A woman in a white shirt sits cross-legged on the floor, looking despondent. She has a coffee cup in front of her. She is surrounded by an unfinished prairie scene, including a taxidermied badger facing off with a taxidermied rattlesnake. Behind all of them is a painted backdrop with a distant mountain.

Westword- More Hilarious Buntport Hijinks With Coyote. Badger. Rattlesnake.

There’s no point trying to make linear or literal sense of Buntport Theater’s latest offering, Coyote. Badger. Rattlesnake. While that’s true of many of the troupe’s plays, this one skitters even more blithely than usual into absurdist territory and beyond into the ether.

The action takes place in and around a museum diorama featuring the landscape of North America’s Great Plains. Dead center on the set is a large, flat, square picture; on the floor in front of it are puzzle pieces of the same terrain, holding dry grass, rocks and pebbles, along with a rearing rattlesnake and a badger. The badger’s name is Mitchell. The coyote, Cecily, isn’t immediately in evidence, though she shows up later. Sort of.

Glenn and Carroll, played by Brian Colonna and Hannah Duggan, respectively, are in charge of maintaining the exhibit. They have feelings about the taxidermied wildlife, as well as philosophical thoughts about the nature of reality, the way we live in reality and the ways we mimic it. They deplore the fact that nature and animal life are reduced to dioramas like the one they’re working on, with labels and notes that don’t begin to convey the wonder and complexity of the real thing — though I don’t think either of them would use the words “wonder” and “complexity.” They don’t necessarily agree on any of those concepts, and they disagree particularly over anything that smacks of anthropomorphism. Because the badger and the coyote hunt together, Glenn thinks of them as “buddies.” Carroll rebukes him for that word, though her own feelings about Cecily are strong and complex.

Erin Rollman and Erik Edborg are the stagehands: Not museum employees, but Buntport’s stagehands, which means they occupy a different reality entirely from that of Glenn and Carroll. They put pieces of the exhibit in place, sometimes messing things up, and they, too, are engaged in philosophical argument.

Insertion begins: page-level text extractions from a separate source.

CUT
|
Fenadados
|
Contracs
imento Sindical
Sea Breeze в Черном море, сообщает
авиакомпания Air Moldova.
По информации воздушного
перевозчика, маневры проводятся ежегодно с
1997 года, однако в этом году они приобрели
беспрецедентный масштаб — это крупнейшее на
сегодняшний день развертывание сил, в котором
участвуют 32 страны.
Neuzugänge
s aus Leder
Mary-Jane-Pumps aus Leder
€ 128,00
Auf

Watching, I couldn’t help comparing the Buntporters’ eccentric, sometimes blade-sharp humor with other recent and less successful attempts at comedy where you could see the actors working for their laughs. The four performers here are at the top of their game, functioning brilliantly as an ensemble, and also — and I think this is crucial — never trying to be funny because they’re so immersed in the (unreal) reality of the events they’re living through.

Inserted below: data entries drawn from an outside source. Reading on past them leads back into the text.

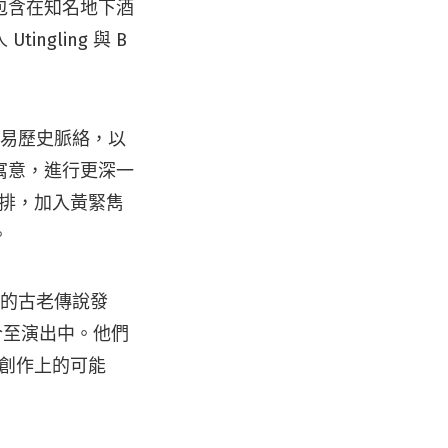
包含在知名地下酒
ingling 與 B
航海貿易歷史脈絡，以
寓意，進行更深一
新編排，加入黃緊雋
。
」的古老傳說發
合至演出中。他們
樂創作上的可能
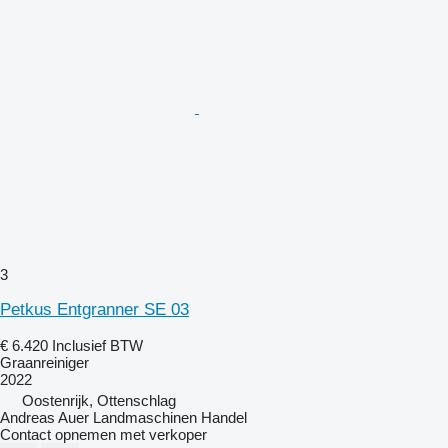
3
Petkus Entgranner SE 03
€ 6.420
Inclusief BTW
Graanreiniger
2022
Oostenrijk, Ottenschlag
Andreas Auer Landmaschinen Handel
Contact opnemen met verkoper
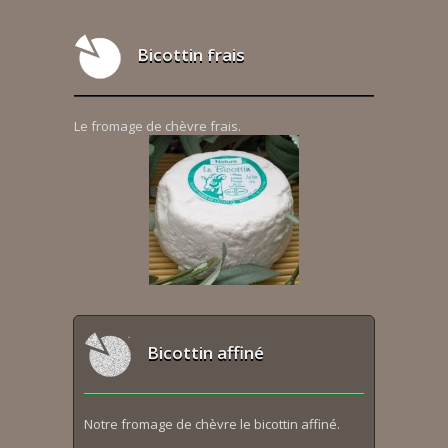
Bicottin frais
Le fromage de chèvre frais.
Bicottin affiné
Notre fromage de chèvre le bicottin affiné.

At the beginning of the play, for example, Carroll is very angry. She believes Glenn brought in the bagel from which rose an insect infestation that destroyed much of Cecily’s face. Duggan has proved many times that she’s a genius at every kind of rage: repressed or volcanic, sullen or explosive, but this role allows her greater range than she’s had before. The character is not just terrifying, she’s also vulnerable and complicated; she feels the crazy things she feels very deeply, and there are hints now and then of a passionate empathy — if not for actual humans, then at least for the mummified animals of the diorama. Colonna’s Glenn isn’t cowed, however. His responses are perfect, whether he’s wry, puzzled, momentarily defensive, tuned out or, in a fantastical re-enactment, describing the sad death of Mitchell the badger. Rollman and Edborg hold their own, even though they’re working in half-darkness a lot of the time. Rollman bustles around and uses bits of scientific knowledge to boss Edborg and put him down while he, tall, quiet and kindly, holds the moral high ground.

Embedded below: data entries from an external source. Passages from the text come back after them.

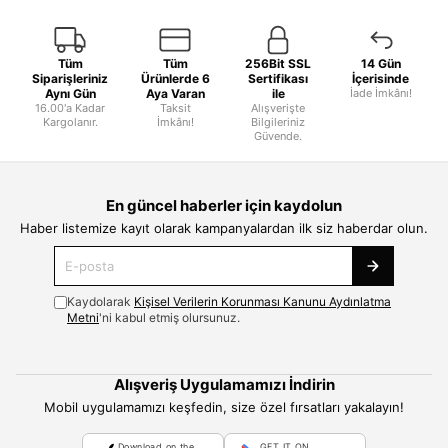
Tüm
Tüm
256Bit SSL
14 Gün
Siparişleriniz
Ürünlerde 6
Sertifikası
İçerisinde
Aynı Gün
Aya Varan
ile
İade İmkânı!
16.00'a Kadar
Taksit
Alışverişte
Kargolanır.
İmkânı!
Bilgileriniz
Güvende.
En güncel haberler için kaydolun
Haber listemize kayıt olarak kampanyalardan ilk siz haberdar olun.
Kaydolarak
Kişisel Verilerin Korunması Kanunu Aydınlatma
Metni
'ni kabul etmiş olursunuz.
Alışveriş Uygulamamızı İndirin
Mobil uygulamamızı keşfedin, size özel fırsatları yakalayın!
Download on the
GET IT ON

For this production, the Buntport five (the fifth is SamAnTha Schmitz, who helps create the plays and takes care of tech during performances) worked with an outside artist, playwright Ellen K. Graham. I’ve seen absurdism in Graham’s previous work, though perhaps nothing quite as fanciful as this, and I tried to recognize her influence here, to figure out if there was some difference with Coyote. Badger. Rattlesnake. from Buntport’s usual tone and focus. I thought I sensed a bit more briskness and sharpness to the dialogue, perhaps less repetition — a kind of whizzing quality — but all of that can also be seen as Buntportian. It would have been so much fun to be a fly on the wall and watch these astonishing talents lay out their collective vision and somehow fuse it. But as it is, just sitting in the audience for this hilarious, ridiculous and brilliant piece of theater is enough.